The ARIMA model estimates the wholesale price index for the following three time periods with reasonable accuracy and includes an uncertainty measure for each prediction. The estimated wholesale price index values are 132.85, 132.85, and 132.85, with standard errors of 1.37, 1.88, and 2.29, respectively. This knowledge is critical for businesses because it allows you to anticipate probable wholesale price variations, which helps you make strategic decisions about manufacturing, pricing, inventory management, and budgeting. Businesses that incorporate such forecasts into their planning processes will be able to better adjust to changing market conditions, optimize resource allocation, and preserve industry competitiveness. Furthermore, the inclusion of standard errors allows organisations to assess the trustworthiness of these forecasts, enabling you to make informed decisions in the face of uncertainty.

x[111:113]

## [1] 133.7 134.5 135.9

The wholesale price index numbers for the next three periods are 133.7, 134.5, and 135.9 respectively. The ARIMA model accurately predicts future price changes, as evidenced by the comparison of actual and anticipated values (132.85, 132.85, and 132.85). This comparison gives vital input to enterprises, allowing companies to analyse the forecasting model’s reliability and change their strategy and operations accordingly. It emphasizes the significance of constantly analyzing and refining forecasting processes in order to improve decision-making and respond to market changes.

Forecasting Wholesale Price Index

result_1 <- arima (x, order = c(1,1,0))
predict(result_1, 3)

## $pred
##           Sep      Oct      Nov
## 2021 135.8319 135.8352 135.8350
## 
## $se
##           Sep      Oct      Nov
## 2021 1.366955 1.886703 2.293286

The forecasted wholesale price index values for September, October, and November 2021 are 135.83, 135.84, and 135.84, respectively. These projections, together with the related standard errors, provide essential insights for businesses. They enable decision-makers to proactively change price plans, optimize inventory levels, and strategically deploy resources. Businesses can use advanced forecasting techniques to keep ahead of market volatility, improve operational efficiency, and maintain competitiveness. Such insights enable organisations to confidently navigate changing market dynamics, resulting in long-term growth and profitability.

x2 <- x [1:113]
plot (x2, main = "Wholesale Price Index", xlab = "Year", ylab = "Percentages")
forecast = predict(result_1, n.ahead = 5)
lines(114:118, forecast$pred, type = "o", col="red")

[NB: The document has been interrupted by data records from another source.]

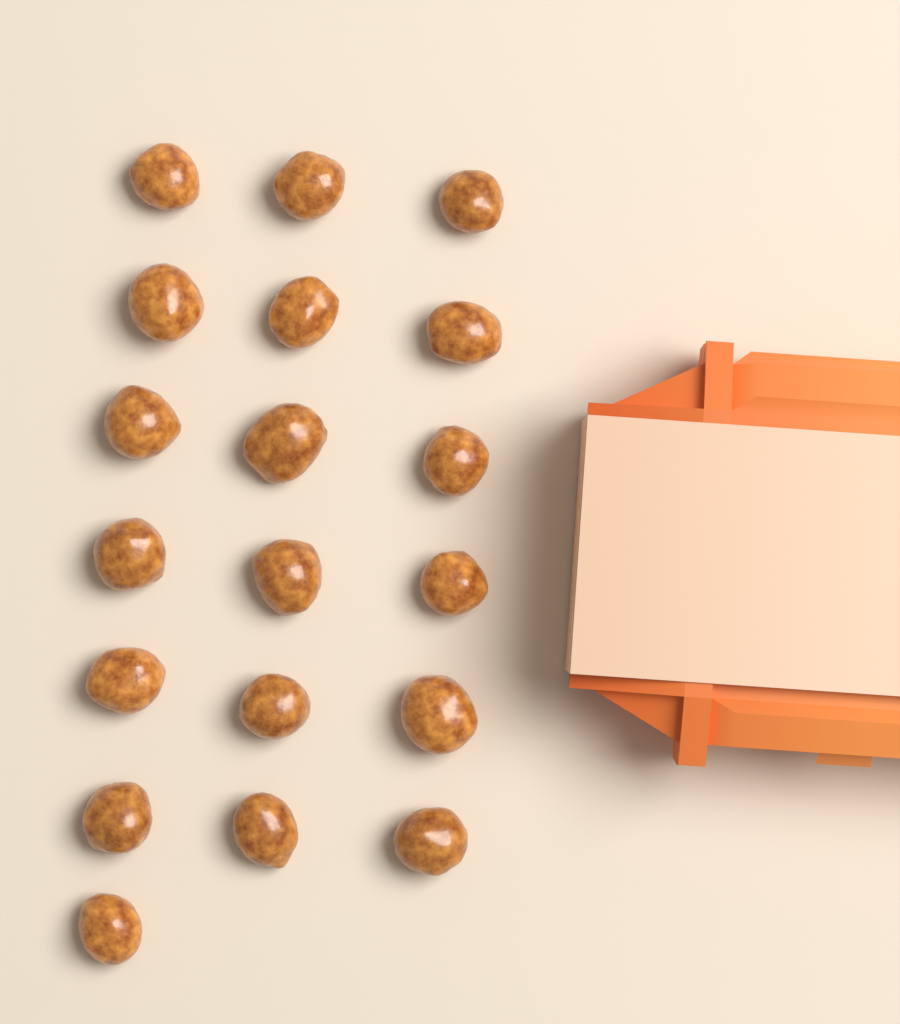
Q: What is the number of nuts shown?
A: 19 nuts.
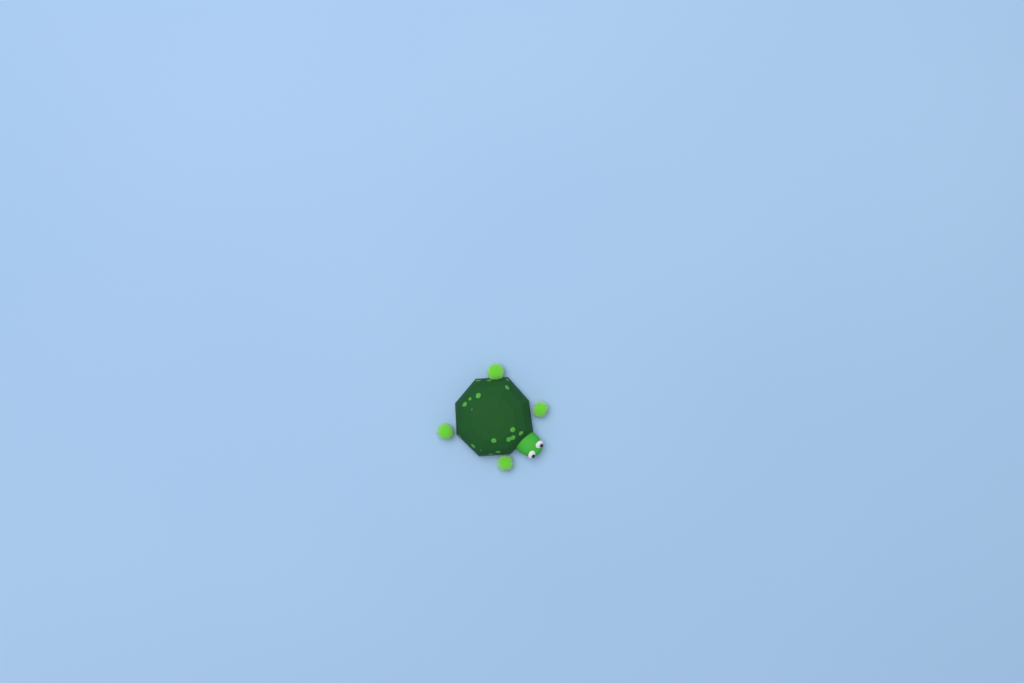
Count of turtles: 1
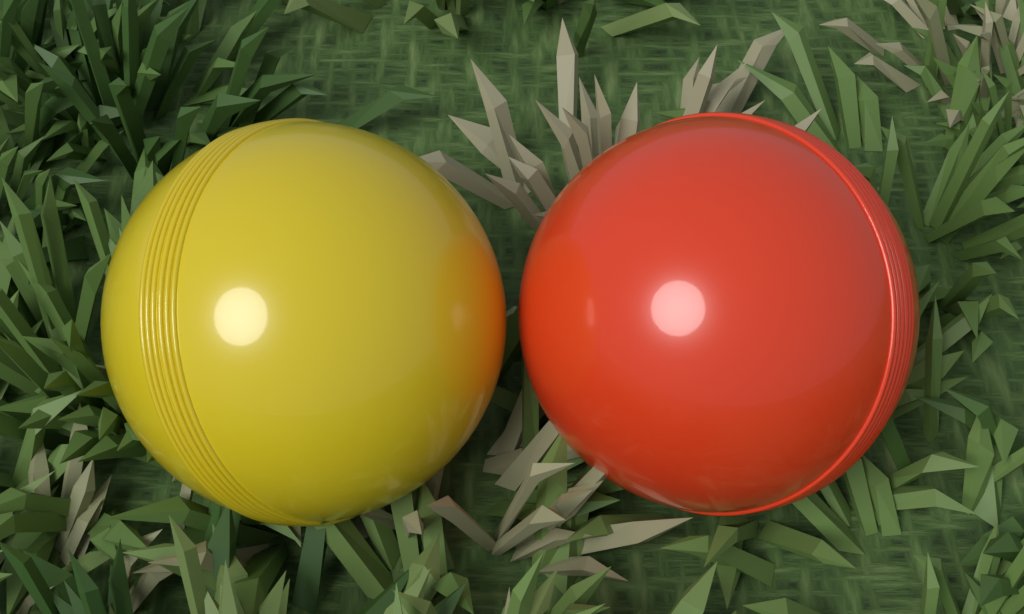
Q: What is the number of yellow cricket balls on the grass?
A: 1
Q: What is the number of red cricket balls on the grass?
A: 1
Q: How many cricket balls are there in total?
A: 2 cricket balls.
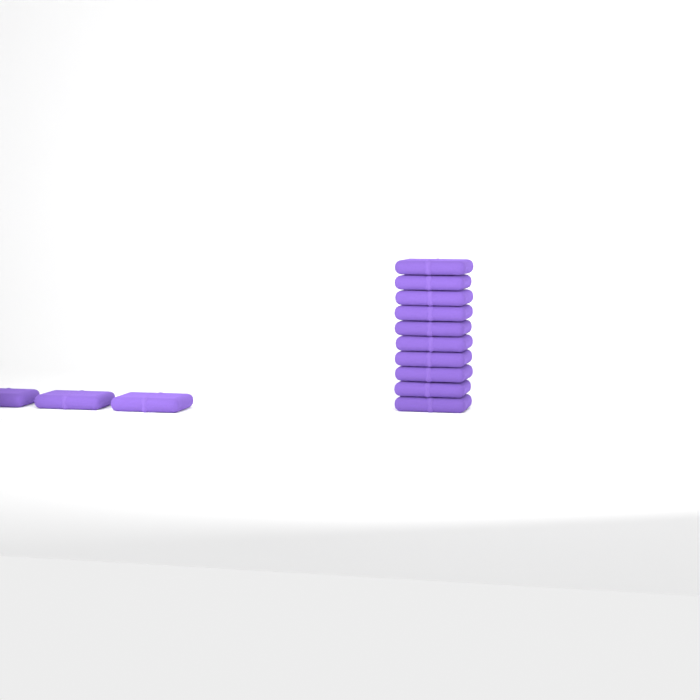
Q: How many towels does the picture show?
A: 13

The wholesale price index is plotted over time, with percentages ranging from 105 to 135. The timeline runs from 2012 to 2021, with each point representing a particular year. Initially, the index begins at 105 and gradually rises until roughly 2014 (year 20), when it undergoes swings. The index shows a substantial decline around 2016 (year 40), followed by a gradual rise until around 2020 (year 80). The red dots reflect the anticipated values for the next five time points, which expand the plot beyond the current data. These forecasts provide firms with significant insights into probable future trends, which help with strategic planning and decision-making.